ECLI:NL:RBNNE:2022:147
Rechtbank Noord-Nederland
- Eerste aanleg - enkelvoudig
- Rechtspraak.nl
Weigering van de Sociale verzekeringsbank om zorgpremie in te houden op uitkeringen
In deze zaak heeft de Rechtbank Noord-Nederland op 25 januari 2022 uitspraak gedaan in een geschil tussen een eiser en de Raad van bestuur van de Sociale verzekeringsbank (Svb). Eiser had verzocht om de premie van zijn zorgverzekering in te houden op zijn Aanvullende Inkomensvoorziening Ouderen (AIO) en zijn ouderdomspensioen (AOW). De Svb heeft dit verzoek afgewezen en het bezwaar van eiser ongegrond verklaard.

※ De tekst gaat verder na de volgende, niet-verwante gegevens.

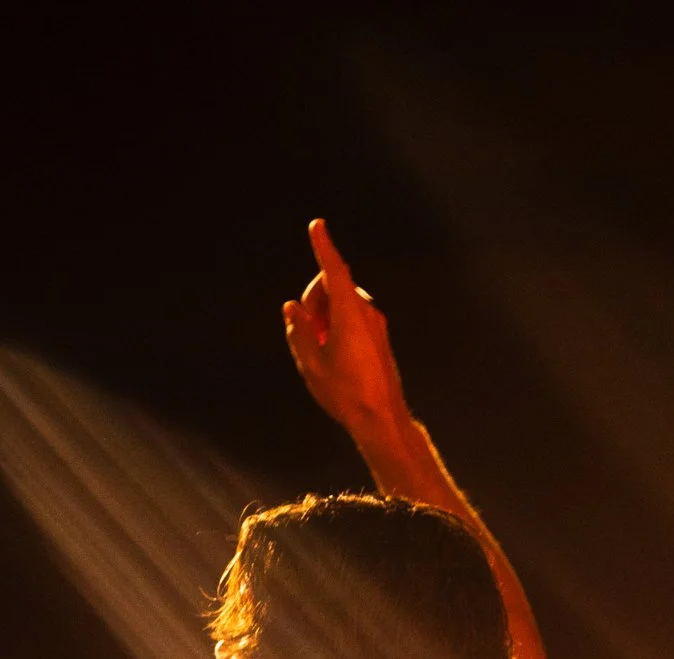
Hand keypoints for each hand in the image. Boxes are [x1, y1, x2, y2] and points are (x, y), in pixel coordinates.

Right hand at [284, 219, 408, 433]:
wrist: (381, 418)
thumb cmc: (345, 393)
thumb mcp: (311, 364)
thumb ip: (299, 331)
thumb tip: (292, 309)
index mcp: (350, 314)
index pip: (334, 271)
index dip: (323, 247)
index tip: (317, 226)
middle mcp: (367, 312)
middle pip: (333, 287)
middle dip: (313, 299)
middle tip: (305, 332)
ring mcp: (376, 323)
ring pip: (341, 303)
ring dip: (324, 315)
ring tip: (319, 350)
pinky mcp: (378, 336)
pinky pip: (352, 317)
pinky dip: (336, 324)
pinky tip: (331, 354)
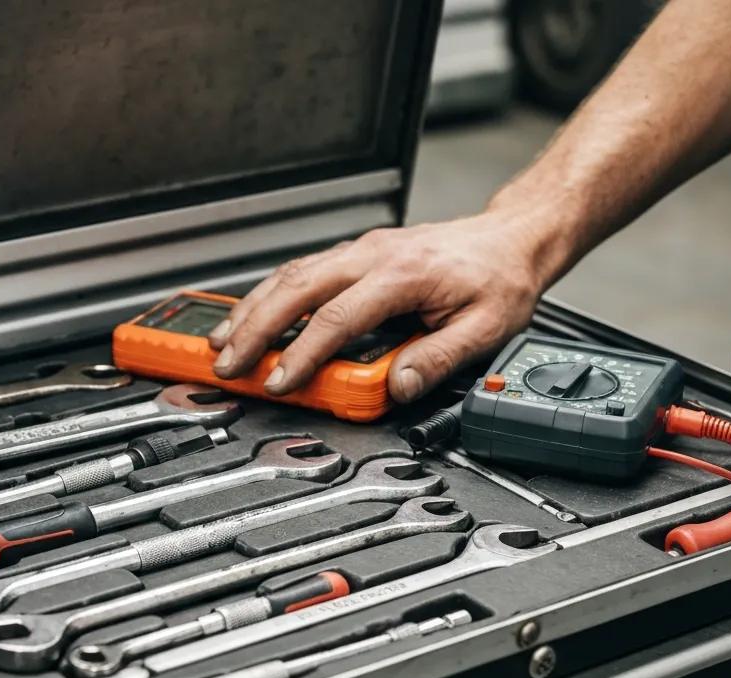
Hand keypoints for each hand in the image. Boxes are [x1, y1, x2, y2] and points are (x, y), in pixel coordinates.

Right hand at [208, 212, 547, 402]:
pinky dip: (267, 295)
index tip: (279, 381)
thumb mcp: (486, 328)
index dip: (302, 354)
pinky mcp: (355, 254)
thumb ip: (439, 359)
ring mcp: (360, 250)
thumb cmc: (497, 279)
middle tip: (226, 362)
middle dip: (253, 328)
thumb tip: (397, 386)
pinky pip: (300, 271)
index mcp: (403, 274)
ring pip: (289, 275)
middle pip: (296, 288)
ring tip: (219, 342)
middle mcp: (373, 255)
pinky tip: (249, 315)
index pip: (337, 317)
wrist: (510, 238)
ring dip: (250, 309)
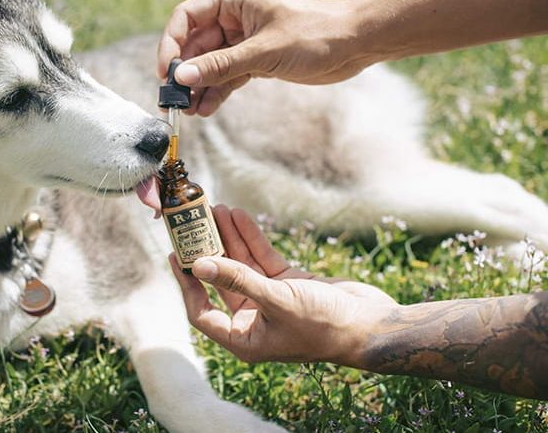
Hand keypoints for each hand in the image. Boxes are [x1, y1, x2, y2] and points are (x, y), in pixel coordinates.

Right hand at [157, 0, 367, 115]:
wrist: (355, 44)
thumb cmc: (316, 33)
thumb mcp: (263, 51)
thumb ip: (220, 66)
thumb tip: (182, 78)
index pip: (186, 18)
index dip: (171, 45)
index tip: (166, 73)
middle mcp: (233, 16)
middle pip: (194, 44)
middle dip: (184, 73)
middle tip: (173, 102)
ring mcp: (242, 39)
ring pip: (209, 64)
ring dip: (198, 87)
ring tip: (188, 111)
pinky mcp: (254, 58)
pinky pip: (226, 75)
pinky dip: (216, 92)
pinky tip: (207, 109)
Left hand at [170, 206, 397, 364]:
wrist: (372, 324)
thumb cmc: (325, 324)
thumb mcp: (277, 301)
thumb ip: (238, 280)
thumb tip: (200, 265)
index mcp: (244, 339)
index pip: (202, 312)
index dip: (187, 284)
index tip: (176, 255)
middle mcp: (253, 321)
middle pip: (220, 281)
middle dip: (208, 251)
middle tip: (193, 224)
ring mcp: (270, 301)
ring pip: (240, 265)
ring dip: (228, 238)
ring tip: (216, 209)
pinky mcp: (287, 284)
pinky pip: (262, 258)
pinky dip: (251, 238)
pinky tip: (239, 216)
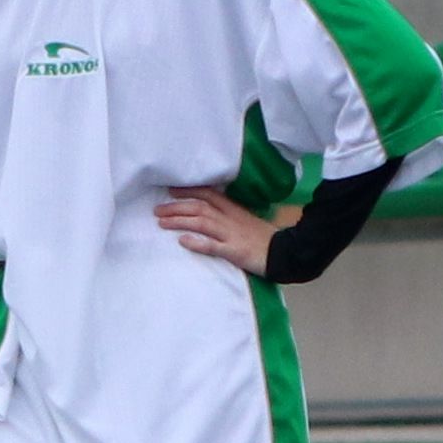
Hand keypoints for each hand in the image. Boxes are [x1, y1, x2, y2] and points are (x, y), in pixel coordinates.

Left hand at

Eiser heeft hiertegen beroep ingesteld en verzocht om een voorlopige voorziening, welke laatste aanvraag op 23 april 2020 werd afgewezen.
Tijdens de zitting op 7 juni 2021 is eiser niet verschenen, maar de Svb heeft zich laten vertegenwoordigen door een gemachtigde. De rechtbank heeft het onderzoek gesloten, maar heropend om eiser de kans te geven te reageren op een nieuw standpunt van de Svb. Eiser heeft echter geen inhoudelijke reactie gegeven. Op de zitting van 7 januari 2022 zijn beide partijen opnieuw niet verschenen.
De rechtbank heeft overwogen dat de Svb een nieuw standpunt heeft ingenomen, namelijk dat de brief van 8 januari 2020 geen besluit in de zin van de Algemene wet bestuursrecht (Awb) is. De rechtbank heeft dit standpunt verworpen en geoordeeld dat de weigering van de Svb om aan eisers verzoek te voldoen, wel degelijk rechtsgevolg heeft. De rechtbank heeft het besluit van 24 januari 2020 beoordeeld en geconcludeerd dat de Svb op basis van zijn beleid redelijk heeft gehandeld door het verzoek van eiser af te wijzen. Eiser heeft geen overtuigende argumenten aangedragen die deze afwijzing in twijfel trekken.
Uiteindelijk heeft de rechtbank het beroep ongegrond verklaard en geen aanleiding gezien voor een veroordeling in de proceskosten. De uitspraak is openbaar gemaakt op de eerstvolgende maandag na de datum van uitspraak.